> **TASK PROMPT**
Write all of the entries out again exactly, but not the images.

> **GIVEN DATA**
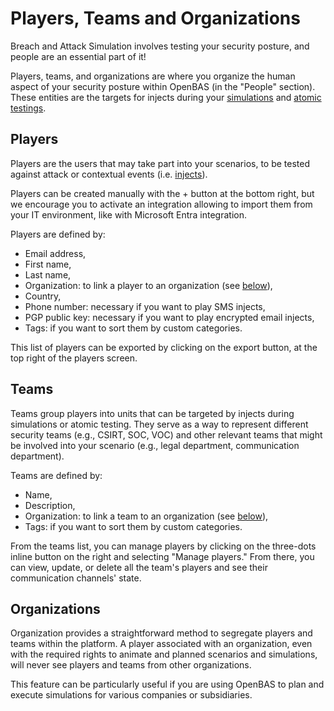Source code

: # Players, Teams and Organizations

Breach and Attack Simulation involves testing your security posture, and people are an essential part of it!

Players, teams, and organizations are where you organize the human aspect of your security posture within OpenBAS (in the "People" section). These entities are the targets for injects during your [simulations](simulation.md) and [atomic testings](atomic.md).

<a id="players-section"></a>
## Players

Players are the users that may take part into your scenarios, to be tested against attack or contextual events (i.e. [injects](injects.md)).

Players can be created manually with the + button at the bottom right, but we encourage you to activate an integration allowing to import them from your IT environment, like with Microsoft Entra integration.

Players are defined by:

- Email address,
- First name,
- Last name,
- Organization: to link a player to an organization (see [below](teams_and_players_and_organizations.md#organization-section)),
- Country,
- Phone number: necessary if you want to play SMS injects,
- PGP public key: necessary if you want to play encrypted email injects,
- Tags: if you want to sort them by custom categories.

This list of players can be exported by clicking on the export button, at the top right of the players screen.

<!-- no screenshot here expect if all Players are fake people -->


## Teams

Teams group players into units that can be targeted by injects during simulations or atomic testing. They serve as a way to represent different security teams (e.g., CSIRT, SOC, VOC) and other relevant teams that might be involved into your scenario (e.g., legal department, communication department).

Teams are defined by:

- Name,
- Description,
- Organization: to link a team to an organization (see [below](teams_and_players_and_organizations.md#organization-section)),
- Tags: if you want to sort them by custom categories.

From the teams list, you can manage players by clicking on the three-dots inline button on the right and selecting "Manage players." From there, you can view, update, or delete all the team's players and see their communication channels' state.

<!-- screenshot of the Teams list  with a Manage Players drawer opened -->


<a id="organization-section"></a>
## Organizations

Organization provides a straightforward method to segregate players and teams within the platform. A player associated with an organization, even with the required rights to animate and planned scenarios and simulations, will never see players and teams from other organizations.

This feature can be particularly useful if you are using OpenBAS to plan and execute simulations for various companies or subsidiaries.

> **THE COMPLETED TASK**
Source code

: # Players, Teams and Organizations

Breach and Attack Simulation involves testing your security posture, and people are an essential part of it!

Players, teams, and organizations are where you organize the human aspect of your security posture within OpenBAS (in the "People" section). These entities are the targets for injects during your [simulations](simulation.md) and [atomic testings](atomic.md).

<a id="players-section"></a>
## Players

Players are the users that may take part into your scenarios, to be tested against attack or contextual events (i.e. [injects](injects.md)).

Players can be created manually with the + button at the bottom right, but we encourage you to activate an integration allowing to import them from your IT environment, like with Microsoft Entra integration.

Players are defined by:

- Email address,
- First name,
- Last name,
- Organization: to link a player to an organization (see [below](teams_and_players_and_organizations.md#organization-section)),
- Country,
- Phone number: necessary if you want to play SMS injects,
- PGP public key: necessary if you want to play encrypted email injects,
- Tags: if you want to sort them by custom categories.

This list of players can be exported by clicking on the export button, at the top right of the players screen.

<!-- no screenshot here expect if all Players are fake people -->


## Teams

Teams group players into units that can be targeted by injects during simulations or atomic testing. They serve as a way to represent different security teams (e.g., CSIRT, SOC, VOC) and other relevant teams that might be involved into your scenario (e.g., legal department, communication department).

Teams are defined by:

- Name,
- Description,
- Organization: to link a team to an organization (see [below](teams_and_players_and_organizations.md#organization-section)),
- Tags: if you want to sort them by custom categories.

From the teams list, you can manage players by clicking on the three-dots inline button on the right and selecting "Manage players." From there, you can view, update, or delete all the team's players and see their communication channels' state.

<!-- screenshot of the Teams list  with a Manage Players drawer opened -->


<a id="organization-section"></a>
## Organizations

Organization provides a straightforward method to segregate players and teams within the platform. A player associated with an organization, even with the required rights to animate and planned scenarios and simulations, will never see players and teams from other organizations.

This feature can be particularly useful if you are using OpenBAS to plan and execute simulations for various companies or subsidiaries.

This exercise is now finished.